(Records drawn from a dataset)
• • • • •

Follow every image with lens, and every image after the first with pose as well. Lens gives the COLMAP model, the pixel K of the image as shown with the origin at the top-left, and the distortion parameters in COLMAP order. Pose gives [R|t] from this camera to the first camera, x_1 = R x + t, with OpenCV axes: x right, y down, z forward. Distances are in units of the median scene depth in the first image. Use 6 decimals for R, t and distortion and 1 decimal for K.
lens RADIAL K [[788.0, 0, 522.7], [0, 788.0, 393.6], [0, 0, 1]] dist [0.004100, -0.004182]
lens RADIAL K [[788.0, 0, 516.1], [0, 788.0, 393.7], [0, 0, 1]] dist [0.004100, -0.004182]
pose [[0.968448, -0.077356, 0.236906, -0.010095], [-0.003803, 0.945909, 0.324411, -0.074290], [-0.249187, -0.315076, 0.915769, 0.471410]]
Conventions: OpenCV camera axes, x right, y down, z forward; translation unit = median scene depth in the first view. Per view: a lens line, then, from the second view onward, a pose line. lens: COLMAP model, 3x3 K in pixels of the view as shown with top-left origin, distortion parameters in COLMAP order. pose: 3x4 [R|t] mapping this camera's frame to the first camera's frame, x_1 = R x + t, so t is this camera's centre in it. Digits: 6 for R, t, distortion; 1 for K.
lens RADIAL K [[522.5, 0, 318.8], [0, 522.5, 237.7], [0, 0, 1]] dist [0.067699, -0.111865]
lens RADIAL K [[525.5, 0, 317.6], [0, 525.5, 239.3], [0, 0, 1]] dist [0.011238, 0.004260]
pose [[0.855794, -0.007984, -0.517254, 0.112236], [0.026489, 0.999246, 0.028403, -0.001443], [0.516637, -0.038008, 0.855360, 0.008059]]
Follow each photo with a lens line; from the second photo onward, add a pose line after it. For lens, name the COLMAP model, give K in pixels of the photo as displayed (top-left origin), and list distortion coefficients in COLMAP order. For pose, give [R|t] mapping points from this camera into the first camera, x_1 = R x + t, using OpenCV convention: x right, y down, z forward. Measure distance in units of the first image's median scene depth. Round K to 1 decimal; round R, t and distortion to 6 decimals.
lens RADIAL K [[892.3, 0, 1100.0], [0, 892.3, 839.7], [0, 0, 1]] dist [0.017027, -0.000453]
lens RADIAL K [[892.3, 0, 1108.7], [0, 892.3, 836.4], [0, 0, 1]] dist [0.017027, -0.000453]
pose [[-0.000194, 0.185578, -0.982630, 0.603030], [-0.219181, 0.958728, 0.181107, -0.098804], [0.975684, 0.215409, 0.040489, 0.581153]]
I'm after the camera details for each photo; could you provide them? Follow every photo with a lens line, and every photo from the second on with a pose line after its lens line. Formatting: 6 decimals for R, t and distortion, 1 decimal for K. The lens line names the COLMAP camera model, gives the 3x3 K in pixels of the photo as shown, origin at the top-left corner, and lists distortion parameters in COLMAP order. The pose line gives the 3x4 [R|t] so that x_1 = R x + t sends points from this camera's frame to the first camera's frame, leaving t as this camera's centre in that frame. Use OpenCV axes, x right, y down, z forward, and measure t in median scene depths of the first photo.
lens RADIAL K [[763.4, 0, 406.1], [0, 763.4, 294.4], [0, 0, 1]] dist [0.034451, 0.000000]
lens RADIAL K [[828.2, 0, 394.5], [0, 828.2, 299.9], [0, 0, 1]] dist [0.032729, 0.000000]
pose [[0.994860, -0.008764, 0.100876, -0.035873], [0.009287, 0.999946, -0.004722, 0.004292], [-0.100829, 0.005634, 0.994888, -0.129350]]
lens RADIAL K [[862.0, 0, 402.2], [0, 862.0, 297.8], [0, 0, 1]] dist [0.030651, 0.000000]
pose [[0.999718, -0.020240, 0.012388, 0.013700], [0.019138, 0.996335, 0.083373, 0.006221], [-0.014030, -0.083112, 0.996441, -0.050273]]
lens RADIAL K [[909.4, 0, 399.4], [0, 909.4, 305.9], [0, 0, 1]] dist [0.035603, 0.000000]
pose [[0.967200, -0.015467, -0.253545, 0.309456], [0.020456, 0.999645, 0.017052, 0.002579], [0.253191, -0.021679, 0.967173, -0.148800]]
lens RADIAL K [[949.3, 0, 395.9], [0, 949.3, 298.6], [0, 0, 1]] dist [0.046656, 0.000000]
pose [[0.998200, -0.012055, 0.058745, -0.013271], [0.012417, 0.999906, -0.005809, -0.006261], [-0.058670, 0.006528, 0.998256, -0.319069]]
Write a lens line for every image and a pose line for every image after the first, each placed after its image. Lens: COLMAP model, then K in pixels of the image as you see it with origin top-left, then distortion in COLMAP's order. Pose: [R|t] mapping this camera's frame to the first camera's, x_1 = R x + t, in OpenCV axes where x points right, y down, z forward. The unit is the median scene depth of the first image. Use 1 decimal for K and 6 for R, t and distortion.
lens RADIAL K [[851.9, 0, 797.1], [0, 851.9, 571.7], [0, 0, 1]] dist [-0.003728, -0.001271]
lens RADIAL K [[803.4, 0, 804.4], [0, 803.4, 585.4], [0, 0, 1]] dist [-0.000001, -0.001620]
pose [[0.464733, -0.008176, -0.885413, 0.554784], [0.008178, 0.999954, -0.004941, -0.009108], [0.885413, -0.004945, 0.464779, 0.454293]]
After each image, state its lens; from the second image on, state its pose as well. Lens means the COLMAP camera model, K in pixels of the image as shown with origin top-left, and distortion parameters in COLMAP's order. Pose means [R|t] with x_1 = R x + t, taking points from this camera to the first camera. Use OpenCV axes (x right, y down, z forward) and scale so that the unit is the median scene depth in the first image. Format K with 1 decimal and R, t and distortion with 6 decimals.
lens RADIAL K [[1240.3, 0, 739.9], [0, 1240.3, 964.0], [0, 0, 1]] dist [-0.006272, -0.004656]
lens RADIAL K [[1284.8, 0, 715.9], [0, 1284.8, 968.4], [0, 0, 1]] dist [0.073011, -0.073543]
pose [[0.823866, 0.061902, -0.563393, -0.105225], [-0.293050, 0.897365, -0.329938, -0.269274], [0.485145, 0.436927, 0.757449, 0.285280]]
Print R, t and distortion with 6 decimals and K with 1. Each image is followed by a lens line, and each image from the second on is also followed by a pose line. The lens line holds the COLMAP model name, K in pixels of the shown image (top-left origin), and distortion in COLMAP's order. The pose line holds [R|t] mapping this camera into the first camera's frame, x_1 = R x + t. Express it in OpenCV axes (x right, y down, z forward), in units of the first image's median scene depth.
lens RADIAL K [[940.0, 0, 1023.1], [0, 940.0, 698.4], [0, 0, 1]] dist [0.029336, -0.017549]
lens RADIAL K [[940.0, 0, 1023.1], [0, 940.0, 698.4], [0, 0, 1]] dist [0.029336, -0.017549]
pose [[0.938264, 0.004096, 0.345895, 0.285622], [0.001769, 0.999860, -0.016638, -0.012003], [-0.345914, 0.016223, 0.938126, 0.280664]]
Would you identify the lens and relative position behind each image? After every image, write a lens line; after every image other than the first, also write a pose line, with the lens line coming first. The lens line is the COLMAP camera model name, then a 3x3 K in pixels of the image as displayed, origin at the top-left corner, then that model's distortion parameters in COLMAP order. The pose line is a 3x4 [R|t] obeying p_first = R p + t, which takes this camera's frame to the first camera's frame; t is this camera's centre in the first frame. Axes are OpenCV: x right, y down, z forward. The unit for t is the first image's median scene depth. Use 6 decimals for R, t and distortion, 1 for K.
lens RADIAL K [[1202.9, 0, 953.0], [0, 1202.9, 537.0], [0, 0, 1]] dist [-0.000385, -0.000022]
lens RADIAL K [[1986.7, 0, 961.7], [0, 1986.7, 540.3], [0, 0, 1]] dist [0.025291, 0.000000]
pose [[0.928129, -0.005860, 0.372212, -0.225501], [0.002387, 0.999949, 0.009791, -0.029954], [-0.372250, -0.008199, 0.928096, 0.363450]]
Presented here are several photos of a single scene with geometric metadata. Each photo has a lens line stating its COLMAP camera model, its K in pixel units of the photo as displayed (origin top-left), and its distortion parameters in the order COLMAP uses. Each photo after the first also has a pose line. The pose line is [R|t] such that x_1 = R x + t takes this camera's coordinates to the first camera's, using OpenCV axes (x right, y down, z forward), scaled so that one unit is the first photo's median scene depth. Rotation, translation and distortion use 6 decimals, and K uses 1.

• • • • •

Retype exactly the lines from the one containing "Would you identify" through the last line of the records above, including both.

* **Output for this exercise**:
Would you identify the lens and relative position behind each image? After every image, write a lens line; after every image other than the first, also write a pose line, with the lens line coming first. The lens line is the COLMAP camera model name, then a 3x3 K in pixels of the image as displayed, origin at the top-left corner, then that model's distortion parameters in COLMAP order. The pose line is a 3x4 [R|t] obeying p_first = R p + t, which takes this camera's frame to the first camera's frame; t is this camera's centre in the first frame. Axes are OpenCV: x right, y down, z forward. The unit for t is the first image's median scene depth. Use 6 decimals for R, t and distortion, 1 for K.
lens RADIAL K [[1202.9, 0, 953.0], [0, 1202.9, 537.0], [0, 0, 1]] dist [-0.000385, -0.000022]
lens RADIAL K [[1986.7, 0, 961.7], [0, 1986.7, 540.3], [0, 0, 1]] dist [0.025291, 0.000000]
pose [[0.928129, -0.005860, 0.372212, -0.225501], [0.002387, 0.999949, 0.009791, -0.029954], [-0.372250, -0.008199, 0.928096, 0.363450]]
Presented here are several photos of a single scene with geometric metadata. Each photo has a lens line stating its COLMAP camera model, its K in pixel units of the photo as displayed (origin top-left), and its distortion parameters in the order COLMAP uses. Each photo after the first also has a pose line. The pose line is [R|t] such that x_1 = R x + t takes this camera's coordinates to the first camera's, using OpenCV axes (x right, y down, z forward), scaled so that one unit is the first photo's median scene depth. Rotation, translation and distortion use 6 decimals, and K uses 1.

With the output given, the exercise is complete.